Are all brokers that accept Spanish clients CNMV regulated?

No. Many offshore brokers accept Spanish clients without any CNMV registration. They're technically operating illegally in Spain, but enforcement against offshore entities is difficult. The CNMV's warning list grows regularly with such firms. If a broker isn't listed in the CNMV register, it is not CNMV regulated — whatever its marketing says.

Why does the CNMV maintain a "boiler room" warning list?

Fraud targeting Spanish investors is a documented, ongoing problem. The CNMV's warned companies database lists entities that have offered investment services to Spanish residents without authorisation — typically unlicensed operations soliciting deposits through cold calling, fake trading platforms, or social media ads. It's actively maintained and updated. Check it at cnmv.es/portal/resultadobusqueda?tipo=1 for any broker you're evaluating.

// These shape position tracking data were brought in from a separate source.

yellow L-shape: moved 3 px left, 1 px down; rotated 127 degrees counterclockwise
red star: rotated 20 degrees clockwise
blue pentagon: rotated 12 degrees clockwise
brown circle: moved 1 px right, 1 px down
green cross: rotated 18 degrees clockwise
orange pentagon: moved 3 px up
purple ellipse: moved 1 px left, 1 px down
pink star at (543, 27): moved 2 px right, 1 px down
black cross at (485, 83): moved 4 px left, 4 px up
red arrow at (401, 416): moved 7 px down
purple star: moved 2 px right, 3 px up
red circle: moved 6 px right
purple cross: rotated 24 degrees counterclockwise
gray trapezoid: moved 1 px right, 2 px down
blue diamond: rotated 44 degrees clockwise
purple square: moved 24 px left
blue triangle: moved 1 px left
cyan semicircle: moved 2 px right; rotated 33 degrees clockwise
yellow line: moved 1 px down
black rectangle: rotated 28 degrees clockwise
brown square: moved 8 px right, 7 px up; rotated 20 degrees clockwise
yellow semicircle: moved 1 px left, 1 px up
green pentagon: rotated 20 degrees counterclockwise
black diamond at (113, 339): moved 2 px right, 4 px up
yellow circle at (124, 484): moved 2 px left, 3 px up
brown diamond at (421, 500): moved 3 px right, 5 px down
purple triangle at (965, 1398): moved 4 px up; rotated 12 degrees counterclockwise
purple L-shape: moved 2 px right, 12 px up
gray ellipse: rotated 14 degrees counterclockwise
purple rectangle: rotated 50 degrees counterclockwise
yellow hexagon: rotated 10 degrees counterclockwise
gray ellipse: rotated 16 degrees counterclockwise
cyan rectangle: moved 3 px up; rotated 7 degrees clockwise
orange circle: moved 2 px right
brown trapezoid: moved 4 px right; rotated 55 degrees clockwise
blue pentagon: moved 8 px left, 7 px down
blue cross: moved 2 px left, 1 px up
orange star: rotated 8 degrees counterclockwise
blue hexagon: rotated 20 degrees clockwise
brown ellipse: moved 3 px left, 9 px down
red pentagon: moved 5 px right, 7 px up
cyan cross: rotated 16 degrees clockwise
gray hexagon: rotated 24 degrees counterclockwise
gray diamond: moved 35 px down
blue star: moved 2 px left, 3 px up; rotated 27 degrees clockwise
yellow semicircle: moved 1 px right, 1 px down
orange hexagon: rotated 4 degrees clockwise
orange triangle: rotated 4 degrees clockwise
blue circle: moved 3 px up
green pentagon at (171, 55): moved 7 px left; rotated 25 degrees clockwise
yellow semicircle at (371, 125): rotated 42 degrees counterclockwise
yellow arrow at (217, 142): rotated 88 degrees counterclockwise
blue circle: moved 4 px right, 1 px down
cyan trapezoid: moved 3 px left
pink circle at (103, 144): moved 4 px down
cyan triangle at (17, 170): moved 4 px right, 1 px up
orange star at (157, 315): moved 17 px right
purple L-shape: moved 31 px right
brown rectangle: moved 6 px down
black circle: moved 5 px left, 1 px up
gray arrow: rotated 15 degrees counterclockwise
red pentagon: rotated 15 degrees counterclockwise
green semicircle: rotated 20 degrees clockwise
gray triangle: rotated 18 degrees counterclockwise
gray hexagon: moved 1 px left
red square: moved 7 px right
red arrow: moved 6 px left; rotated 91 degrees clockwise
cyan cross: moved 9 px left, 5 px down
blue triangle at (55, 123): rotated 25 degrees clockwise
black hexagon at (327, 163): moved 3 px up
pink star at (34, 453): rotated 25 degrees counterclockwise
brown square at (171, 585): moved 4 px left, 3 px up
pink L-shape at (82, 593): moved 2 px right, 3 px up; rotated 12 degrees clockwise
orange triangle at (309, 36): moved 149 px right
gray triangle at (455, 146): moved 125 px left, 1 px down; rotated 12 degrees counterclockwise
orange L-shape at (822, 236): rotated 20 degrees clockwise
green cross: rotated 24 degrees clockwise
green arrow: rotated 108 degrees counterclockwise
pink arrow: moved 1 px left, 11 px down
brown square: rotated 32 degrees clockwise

Can I file a complaint against a CNMV-regulated broker?

Yes. First, use the broker's internal complaints procedure (required under MiFID II). If unresolved within two months, file with the CNMV's Investor Assistance Department through the electronic office at sede.cnmv.gob.es. For passporting brokers regulated in other EU states, complaints should go to the home regulator's equivalent department.